A very large percentage of the NHL’s revenue (arguably as much as a third of it) comes from its Canadian franchises, so if you limited yourself to American business, there is a much stronger argument for putting NCAA football ahead of it. However, it’s a big deal; a lot of people attend the games and they pay a lot of money to do so. The popularity of the NHL is being seriously underestimated here; it is a sport that commands a lot of fans paying premium prices in person. As has been pointed out, it’s catching up to the NBA. Revenues have gone up every year even through the recession, which is kind of remarkable.

[QUOTE=Barkis is Willin’]
so I guess I’m most curious about Canada. Is it hockey…giant gap…baseball? Football? Curling?
[/QUOTE]

Hockey occupies spots 1 through 10. There is no sport in America as important to Americans as hockey is to Canadians, not even close. You could construct an argument that there is no country in the world with a sport more important to them than hockey is to Canadians.

After that the popularity of sports as a spectator event depends on where you are. In Toronto, it obviously is baseball, where there is a major league team owend by a media giant and they’re all over the place, but that is something no other place in Canada has. Although the Blue Jays own territorial rights over all of Canada and do have a lot of fans from across the country by virtue of being Canadian, the great majority of their support in any practical sense comes from Toronto and souther Ontario. So, outside of Toronto it’s football in a clear #2 spot; the CFL is quite popular and the NFL is also very closely followed. (Toronto’s football team is not especially popular and is a second rate attraction next to the baseball team.)

After that it’s a grab bag. Toronto has the Raptors, who are an NBA team, sort of, but again nobody else has a team. University sports aren’t a big deal in Canada. I guess technically soccer would be next just because Canada has three pro teams but it’s still a niche sport. Really, in most of Canada it’s HOCKEY and football, except in Toronto where it’s HOCKEY, baseball, and football.

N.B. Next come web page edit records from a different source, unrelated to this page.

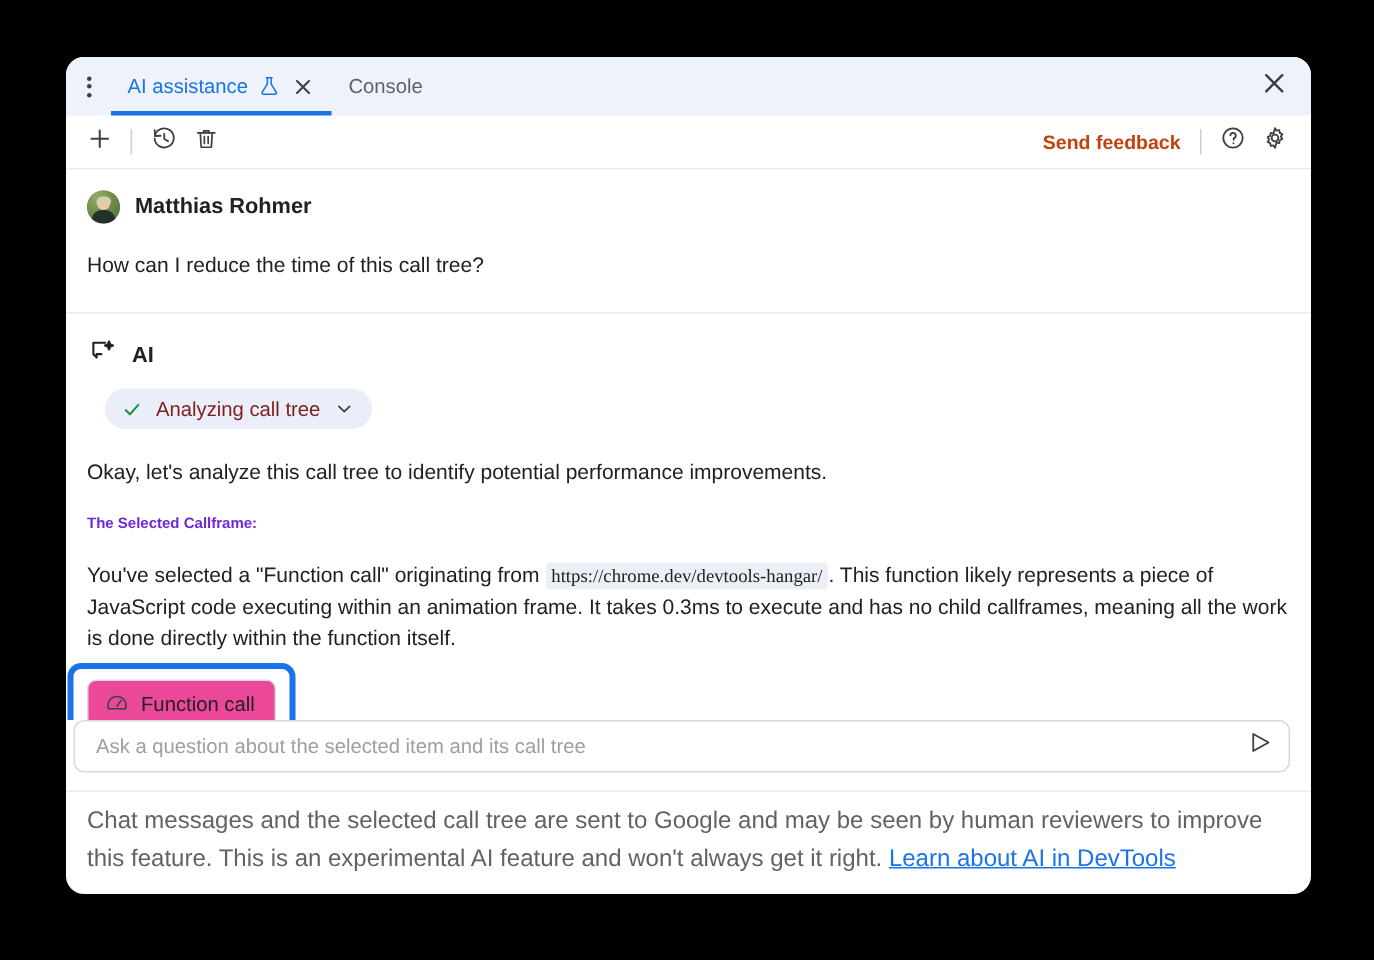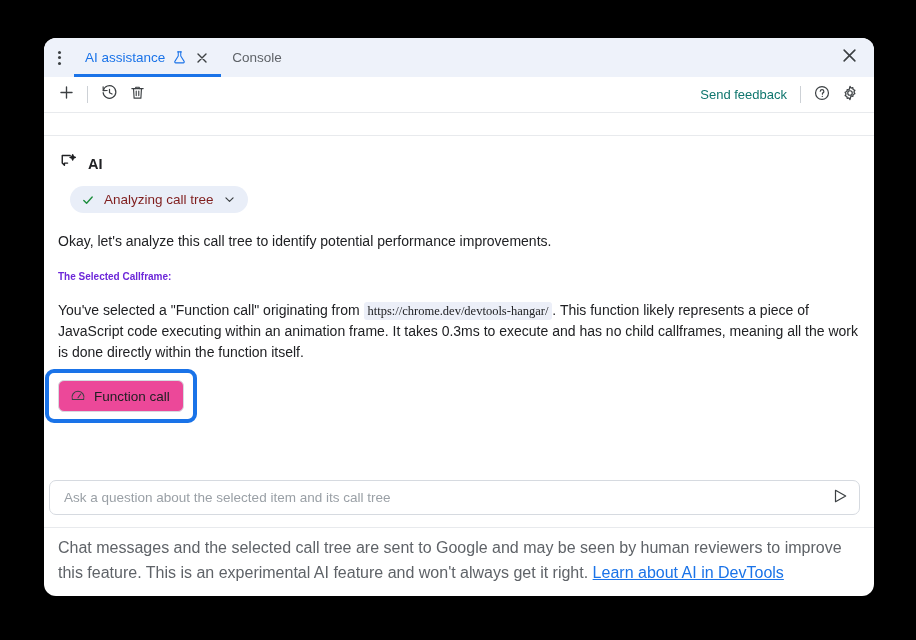--- a/index.html
+++ b/index.html
@@ -135,10 +135,11 @@
   .tb-spacer { flex: 1; }
   .tb-text {
     font-size: 13px;
-    color: #0f766e;
+    color: #c2410c;
     padding: 0 6px;
     cursor: pointer;
     white-space: nowrap;
+    font-weight: bold;
   }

People don’t go to see curling, funny thought that would be, unelss their hometown happens to be holding the national championships. It’s fun and all and curlers like to watch the championships on TV but it’s not a serious thing.

I know you said it depends on the source for the NCAA numbers, but ESPN actually has a pretty good breakdown.

I copied and pasted the top 40 universities into excel to get a total revenue of:
$3,166,695,386
…which is basketball and football combined.

According to a different site, it looked like NCAA basketball brought in about 25% of what NCAA football does.

Regardless, I know hockey is the biggest thing going in Canada. But here in the US it seems like a 2nd class sport. Is it not at all troubling that nearly as many people are watching Cupcake Wars as the Stanley Cup Finals?